2. Golongan yang mempunyai kitab samawi, mereka adalah orang-orang
majusi (penyembah bintang)
3.
Golongan yang
mengimani kitab sucinya sebgai kitab samawi, mereka adalah yahudi dan Nasrani.[14]
Sementara itu, Yusuf Qardhawi membagi lima kategori, yaitu:musyrik,
muhlid, murtad, bahai, dan ahli kitab. Golongan pertama dan kedua yang disebut
al-Jaziri adalah termasuk musyrik, sedang muhlid, murtad, dan bahai oleh yusuf
Qardhawi digolongkan Musyrik.
Dalam hal larangan pernikahan antara orang muslim dengan orang
mussyrik para ulama sepakat tentang keharamanya, hal ini memang secara tegas
dinyatakan dalam Al-Qur’an. Namun dalam hal pernikahan antara pria muslim
dengan wanita ahli kitab, dengan pernikahan seorang wanita muslimah dengan pria
ahli kitab.
D. Pernikahan antara Pria Muslim dengan Wanita ahli Kitab.

::::::::::

▸ **Petunjuk**
1 – Dalam teks tentang pernikahan dengan ahli kitab, apa saja lima kategori yang dibuat oleh Yusuf Qardhawi?
2 – Salin ulang baris-baris dari entri, dimulai dari baris yang memuat "-0.81 | biguzera, dav1deuS, kauez, nqz, snow |" dan berlanjut sampai baris yang memuat "0.00 | biguzera, dav1deuS, kauez, nqz, snow |".

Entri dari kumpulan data
::::::::::

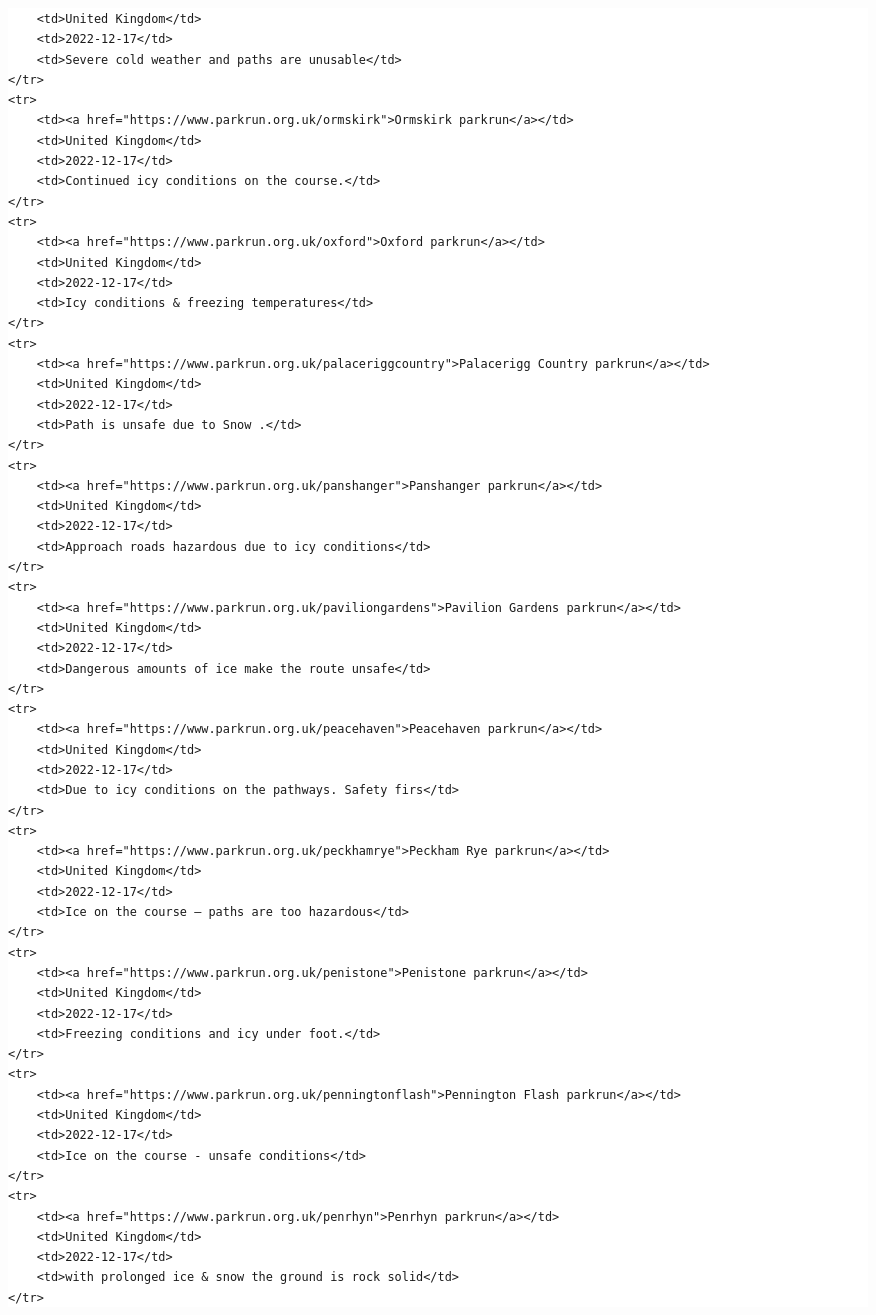         <td>United Kingdom</td>
        <td>2022-12-17</td>
        <td>Severe cold weather and paths are unusable</td>
    </tr>
    <tr>
        <td><a href="https://www.parkrun.org.uk/ormskirk">Ormskirk parkrun</a></td>
        <td>United Kingdom</td>
        <td>2022-12-17</td>
        <td>Continued icy conditions on the course.</td>
    </tr>
    <tr>
        <td><a href="https://www.parkrun.org.uk/oxford">Oxford parkrun</a></td>
        <td>United Kingdom</td>
        <td>2022-12-17</td>
        <td>Icy conditions & freezing temperatures</td>
    </tr>
    <tr>
        <td><a href="https://www.parkrun.org.uk/palaceriggcountry">Palacerigg Country parkrun</a></td>
        <td>United Kingdom</td>
        <td>2022-12-17</td>
        <td>Path is unsafe due to Snow .</td>
    </tr>
    <tr>
        <td><a href="https://www.parkrun.org.uk/panshanger">Panshanger parkrun</a></td>
        <td>United Kingdom</td>
        <td>2022-12-17</td>
        <td>Approach roads hazardous due to icy conditions</td>
    </tr>
    <tr>
        <td><a href="https://www.parkrun.org.uk/paviliongardens">Pavilion Gardens parkrun</a></td>
        <td>United Kingdom</td>
        <td>2022-12-17</td>
        <td>Dangerous amounts of ice make the route unsafe</td>
    </tr>
    <tr>
        <td><a href="https://www.parkrun.org.uk/peacehaven">Peacehaven parkrun</a></td>
        <td>United Kingdom</td>
        <td>2022-12-17</td>
        <td>Due to icy conditions on the pathways. Safety firs</td>
    </tr>
    <tr>
        <td><a href="https://www.parkrun.org.uk/peckhamrye">Peckham Rye parkrun</a></td>
        <td>United Kingdom</td>
        <td>2022-12-17</td>
        <td>Ice on the course — paths are too hazardous</td>
    </tr>
    <tr>
        <td><a href="https://www.parkrun.org.uk/penistone">Penistone parkrun</a></td>
        <td>United Kingdom</td>
        <td>2022-12-17</td>
        <td>Freezing conditions and icy under foot.</td>
    </tr>
    <tr>
        <td><a href="https://www.parkrun.org.uk/penningtonflash">Pennington Flash parkrun</a></td>
        <td>United Kingdom</td>
        <td>2022-12-17</td>
        <td>Ice on the course - unsafe conditions</td>
    </tr>
    <tr>
        <td><a href="https://www.parkrun.org.uk/penrhyn">Penrhyn parkrun</a></td>
        <td>United Kingdom</td>
        <td>2022-12-17</td>
        <td>with prolonged ice & snow the ground is rock solid</td>
    </tr>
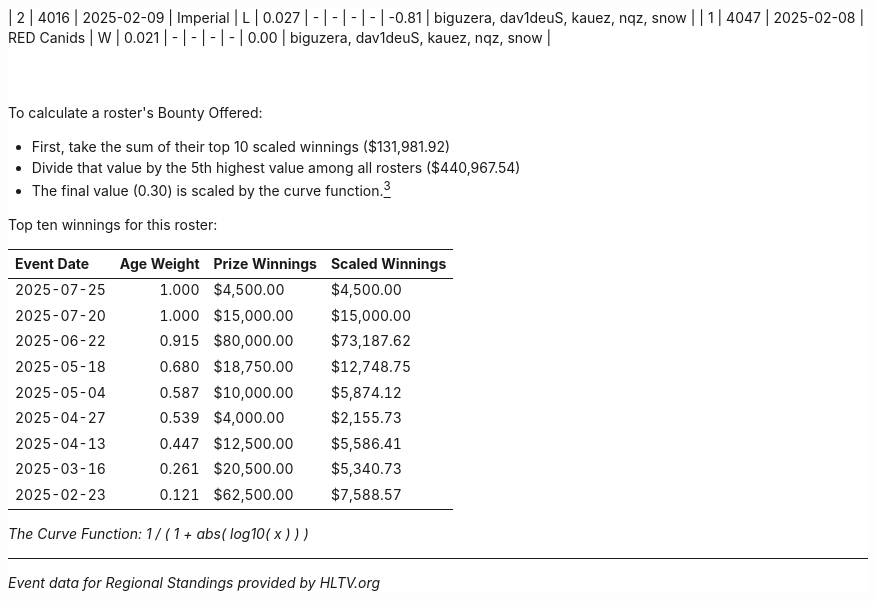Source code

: |            2 |     4016 | 2025-02-09 | Imperial      | L   | 0.027      | -            | -                | -                | -         |    -0.81 | biguzera, dav1deuS, kauez, nqz, snow |
|            1 |     4047 | 2025-02-08 | RED Canids    | W   | 0.021      | -            | -                | -                | -         |     0.00 | biguzera, dav1deuS, kauez, nqz, snow |

<br />
<span id="table2"></span><br />
To calculate a roster's Bounty Offered:<br />

- First, take the sum of their top 10 scaled winnings ($131,981.92)
- Divide that value by the 5th highest value among all rosters ($440,967.54)
- The final value (0.30) is scaled by the curve function.[<sup>3</sup>](#curveFunction)

Top ten winnings for this roster:<br />

| Event Date | Age Weight | Prize Winnings | Scaled Winnings |
| :- | -: | :- | :- |
| 2025-07-25 |      1.000 | $4,500.00      | $4,500.00       |
| 2025-07-20 |      1.000 | $15,000.00     | $15,000.00      |
| 2025-06-22 |      0.915 | $80,000.00     | $73,187.62      |
| 2025-05-18 |      0.680 | $18,750.00     | $12,748.75      |
| 2025-05-04 |      0.587 | $10,000.00     | $5,874.12       |
| 2025-04-27 |      0.539 | $4,000.00      | $2,155.73       |
| 2025-04-13 |      0.447 | $12,500.00     | $5,586.41       |
| 2025-03-16 |      0.261 | $20,500.00     | $5,340.73       |
| 2025-02-23 |      0.121 | $62,500.00     | $7,588.57       |


<span id="curveFunction"></span>_The Curve Function: 1 / ( 1 + abs( log10( x ) ) )_<br />

---
_Event data for Regional Standings provided by HLTV.org_<br />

::::::::::

▸ **Jawaban**
1 – Musyrik, muhlid, murtad, bahai, dan ahli kitab.

2 –
: |            2 |     4016 | 2025-02-09 | Imperial      | L   | 0.027      | -            | -                | -                | -         |    -0.81 | biguzera, dav1deuS, kauez, nqz, snow |
|            1 |     4047 | 2025-02-08 | RED Canids    | W   | 0.021      | -            | -                | -                | -         |     0.00 | biguzera, dav1deuS, kauez, nqz, snow |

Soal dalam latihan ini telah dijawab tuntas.